A scoprire il furto è stata la donna delle pulizie, che ha immediatamente avvertito la segreteria Cisl e le forze dell’ordine.

«Questa volta è toccata a noi, ma è chiaro che nella nostra città esiste un problema di microcriminalità che va affrontato e risolto – dichiara la segretaria generale della Cisl Emilia Centrale Rosamaria Papaleo – Ormai non si contano più i furti nelle case e aziende, le spaccate a bar e negozi, gli scippi e aggressioni, soprattutto ai danni di persone anziane e operatori sanitari, come accaduto sabato sera al pronto soccorso del policlinico.
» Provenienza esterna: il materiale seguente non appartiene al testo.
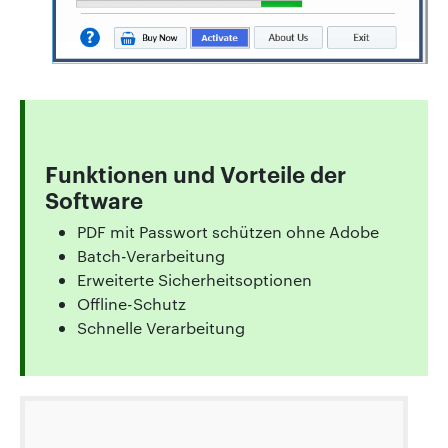
Funktionen und Vorteile der
Software
PDF mit Passwort schützen ohne Adobe
Batch-Verarbeitung
Erweiterte Sicherheitsoptionen
Offline-Schutz
Schnelle Verarbeitung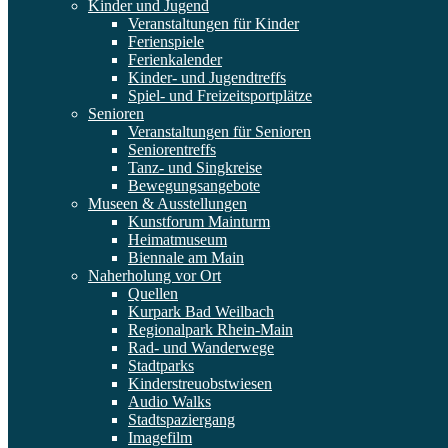
Kinder und Jugend
Veranstaltungen für Kinder
Ferienspiele
Ferienkalender
Kinder- und Jugendtreffs
Spiel- und Freizeitsportplätze
Senioren
Veranstaltungen für Senioren
Seniorentreffs
Tanz- und Singkreise
Bewegungsangebote
Museen & Ausstellungen
Kunstforum Mainturm
Heimatmuseum
Biennale am Main
Naherholung vor Ort
Quellen
Kurpark Bad Weilbach
Regionalpark Rhein-Main
Rad- und Wanderwege
Stadtparks
Kinderstreuobstwiesen
Audio Walks
Stadtspaziergang
Imagefilm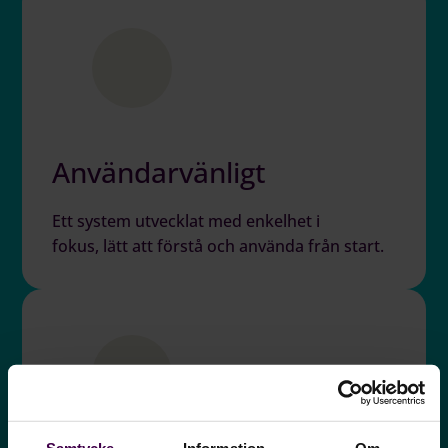
Användarvänligt
Ett system utvecklat med enkelhet i
fokus, lätt att förstå och använda från start.
Samtycke
Information
Om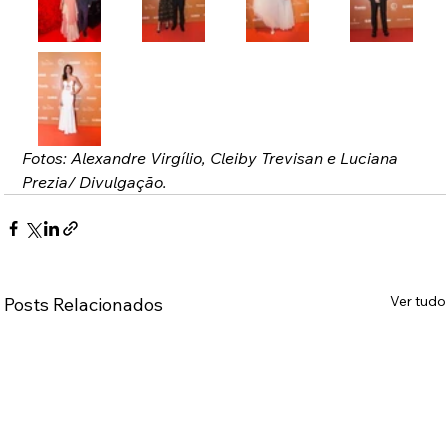
Fotos: Alexandre Virgílio, Cleiby Trevisan e Luciana 
Prezia/ Divulgação.
Ver tudo
Posts Relacionados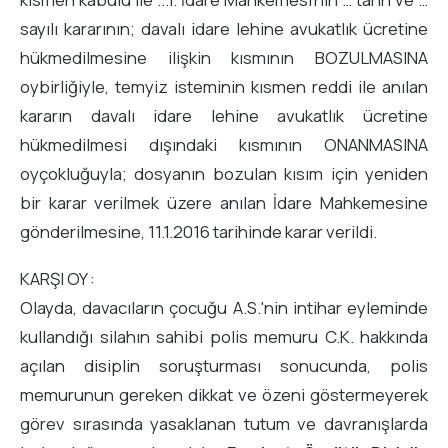
sayılı kararının; davalı idare lehine avukatlık ücretine
hükmedilmesine ilişkin kısmının BOZULMASINA
oybirliğiyle, temyiz isteminin kısmen reddi ile anılan
kararın davalı idare lehine avukatlık ücretine
hükmedilmesi dışındaki kısmının ONANMASINA
oyçokluğuyla; dosyanın bozulan kısım için yeniden
bir karar verilmek üzere anılan İdare Mahkemesine
gönderilmesine, 11.1.2016 tarihinde karar verildi.
KARŞI OY :
Olayda, davacıların çocuğu A.S.'nin intihar eyleminde
kullandığı silahın sahibi polis memuru C.K. hakkında
açılan disiplin soruşturması sonucunda, polis
memurunun gereken dikkat ve özeni göstermeyerek
görev sırasında yasaklanan tutum ve davranışlarda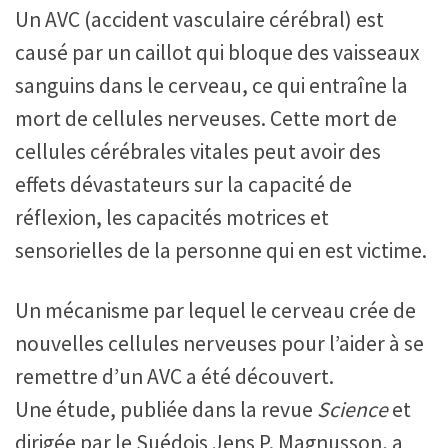
Un AVC (accident vasculaire cérébral) est
causé par un caillot qui bloque des vaisseaux
sanguins dans le cerveau, ce qui entraîne la
mort de cellules nerveuses. Cette mort de
cellules cérébrales vitales peut avoir des
effets dévastateurs sur la capacité de
réflexion, les capacités motrices et
sensorielles de la personne qui en est victime.
Un mécanisme par lequel le cerveau crée de
nouvelles cellules nerveuses pour l’aider à se
remettre d’un AVC a été découvert.
Une étude, publiée dans la revue
Science
et
dirigée par le Suédois Jens P. Magnusson, a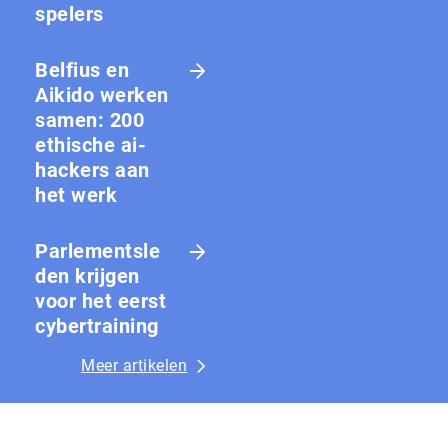
spelers
Belfius en
Aikido werken
samen: 200
ethische ai-
hackers aan
het werk
Parlementsle
den krijgen
voor het eerst
cybertraining
Meer artikelen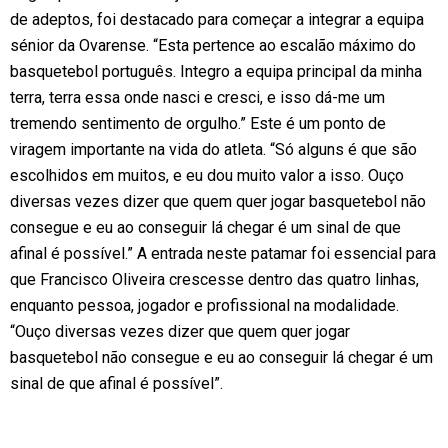
de adeptos, foi destacado para começar a integrar a equipa
sénior da Ovarense. “Esta pertence ao escalão máximo do
basquetebol português. Integro a equipa principal da minha
terra, terra essa onde nasci e cresci, e isso dá-me um
tremendo sentimento de orgulho.” Este é um ponto de
viragem importante na vida do atleta. “Só alguns é que são
escolhidos em muitos, e eu dou muito valor a isso. Ouço
diversas vezes dizer que quem quer jogar basquetebol não
consegue e eu ao conseguir lá chegar é um sinal de que
afinal é possível.” A entrada neste patamar foi essencial para
que Francisco Oliveira crescesse dentro das quatro linhas,
enquanto pessoa, jogador e profissional na modalidade.
“Ouço diversas vezes dizer que quem quer jogar
basquetebol não consegue e eu ao conseguir lá chegar é um
sinal de que afinal é possível”.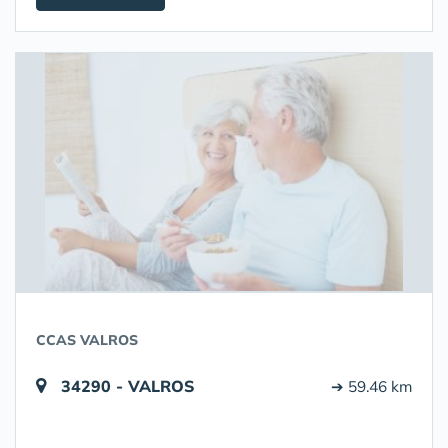
CCAS VALROS
34290 - VALROS
➔ 59.46 km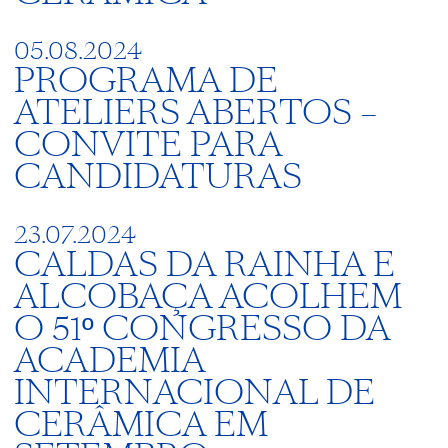
05.08.2024
PROGRAMA DE
ATELIERS ABERTOS –
CONVITE PARA
CANDIDATURAS
23.07.2024
CALDAS DA RAINHA E
ALCOBAÇA ACOLHEM
O 51º CONGRESSO DA
ACADEMIA
INTERNACIONAL DE
CERÂMICA EM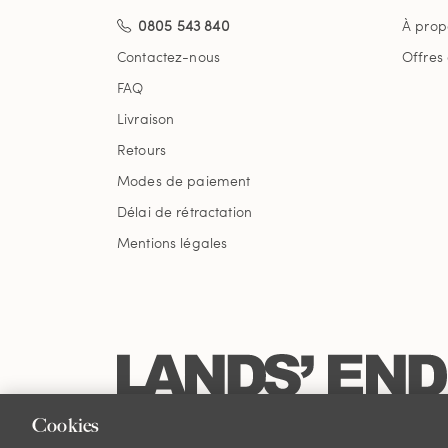
0805 543 840
À prop
Contactez-nous
Offres
FAQ
Livraison
Retours
Modes de paiement
Délai de rétractation
Mentions légales
Cookies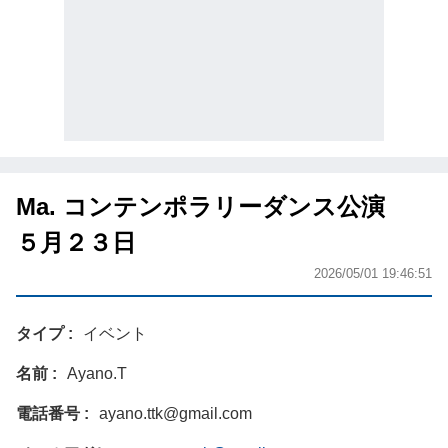
Ma. コンテンポラリーダンス公演
５月２３日
2026/05/01 19:46:51
タイプ
イベント
名前
Ayano.T
電話番号
ayano.ttk@gmail.com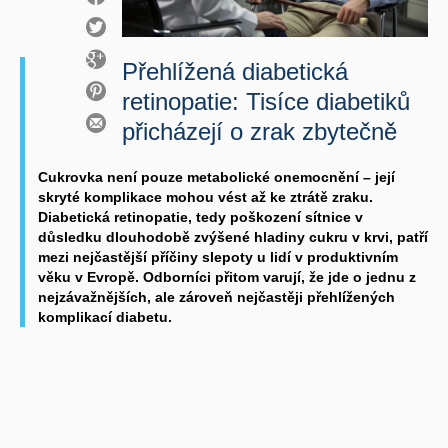
Přehlížená diabetická
retinopatie: Tisíce diabetiků
přicházejí o zrak zbytečně
Cukrovka není pouze metabolické onemocnění – její
skryté komplikace mohou vést až ke ztrátě zraku.
Diabetická retinopatie, tedy poškození sítnice v
důsledku dlouhodobě zvýšené hladiny cukru v krvi, patří
mezi nejčastější příčiny slepoty u lidí v produktivním
věku v Evropě. Odborníci přitom varují, že jde o jednu z
nejzávažnějších, ale zároveň nejčastěji přehlížených
komplikací diabetu.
Eppure il Governo continua a non inserire la questura di Modena in fascia A, ignorando la domanda di sicurezza proveniente dal territorio.

Senza un’adeguata dotazione di personale e mezzi, che solo la promozione dalla fascia B ad A garantirebbe, – sottolinea Papaleo – la questura di Modena rischia di non poter fronteggiare vecchie e nuove emergenze. Le donne e uomini della polizia di Stato svolgono un lavoro enorme e non finiremo mai di ringraziarli, ma hanno bisogno di rinforzi.

Per questo chiediamo al Governo di riconsiderare la sua decisione e ci uniamo alle pressanti richieste del Siulp di Modena – conclude la segretaria della Cisl Emilia Centrale – di fornire alle forze dell’ordine personale e mezzi adeguati per la tutela della comunità».